俊之は一人で東京にいた。32年ぶりの日本だった。冷たい冬の風が、白髪交じりの俊之の長髪を乱している。
俊之は大きく変わった日本に驚きながらも、渋谷に向かっていた。
最初に行きたい場所は愛子と出会ったあの酒場である。それ以外は何も考えていない。
大きく変わった渋谷の街に戸惑いながら、昔の場所にたどり着いた。奇跡的にその酒場は存在していた。
何度も改装したのだろう。やや雰囲気が変わった店内に入る。店はまだ時間が早く客はまばらだった。
ステージもピアノもあったが誰も演奏していない。俊之はカウンターに座り、バーボンのロックを頼む。
もしかしたら愛子に会えるかもしれないという夢みたいな事を考えていた自分に可笑しくなった。
しかし、この場所に来た事は一つの区切りになった。俊之の頭の中に今後の生活の計画がやっとわいてきた。
九州の実家に戻り暮らす事を思いついた。バーボンを飲み干し、カウンターを離れた時、背後からピアノの音色が聞こえてきた。

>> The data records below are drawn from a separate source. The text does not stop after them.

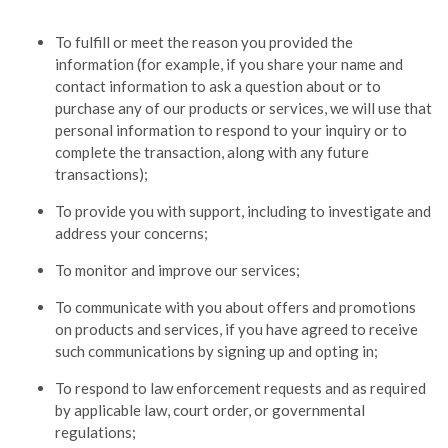
To fulfill or meet the reason you provided the
information (for example, if you share your name and
contact information to ask a question about or to
purchase any of our products or services, we will use that
personal information to respond to your inquiry or to
complete the transaction, along with any future
transactions);
To provide you with support, including to investigate and
address your concerns;
To monitor and improve our services;
To communicate with you about offers and promotions
on products and services, if you have agreed to receive
such communications by signing up and opting in;
To respond to law enforcement requests and as required
by applicable law, court order, or governmental
regulations;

リベルタンゴだった。思わず振り向いて舞台を見る。一人の女性が弾いていた。長い黒髪とクロづくめの衣装。ピアノの女性はふと顔を上げる。愛子だった。
俊之と愛子は再び視線を合わしたのだった。
愛子は、俊之が去った後、その寂しさを埋めるため積極的に活動をする。次々とヒット曲を出し華々しい時代を迎える。
その後、一緒に活動していたミュージシャンと結婚という噂が上る。ゴシップ記事は早々と結婚という文字を紙面に躍らせる。
ゴシップ相手は、売り出しの話題作りのため一方的に結婚を語る。
俊之の事を待つ決心をしている愛子は困惑してしまった。あまりの騒ぎに、一時的に活動を休養する。
マスコミはそんな愛子に飽き始め、訂正記事を載せる事なく、次の標的を追いかけ始めた。
騒ぎが一段落してほっとしている愛子に、アメリカで俊之が結婚した事を友人から聞かされた。
後からわかったのだが、「愛子結婚」という間違ったゴシップ記事が先にアメリカまで流されていたという。
愛子の驚きは尋常ではなく、休養から引退宣言をする。
そんな愛子を、所属事務所の社長は、献身的に愛子に接する。
その紳士ぶりに愛子は1年後立ち直りを見せ、そのまま結婚をして一男授かった。幸せな生活が続く様に思えたが、夫の新人歌手との浮気のスキャンダルが発覚し5年後離婚をする。
その時出来た一人息子と暮らすが、小学3年生の時に交通事故での死亡してしまう。
さらに友人の会社の借入金の保証人になっていた愛子は、多額の借金を背負う事になる。
その借金を何年にもわたり返済し続け、払い終わると芸能界から引退をする。
その時はすでに、誰も愛子の引退を記事にする雑誌はなかった。だれに引き留められる事なく、静かに消えていった。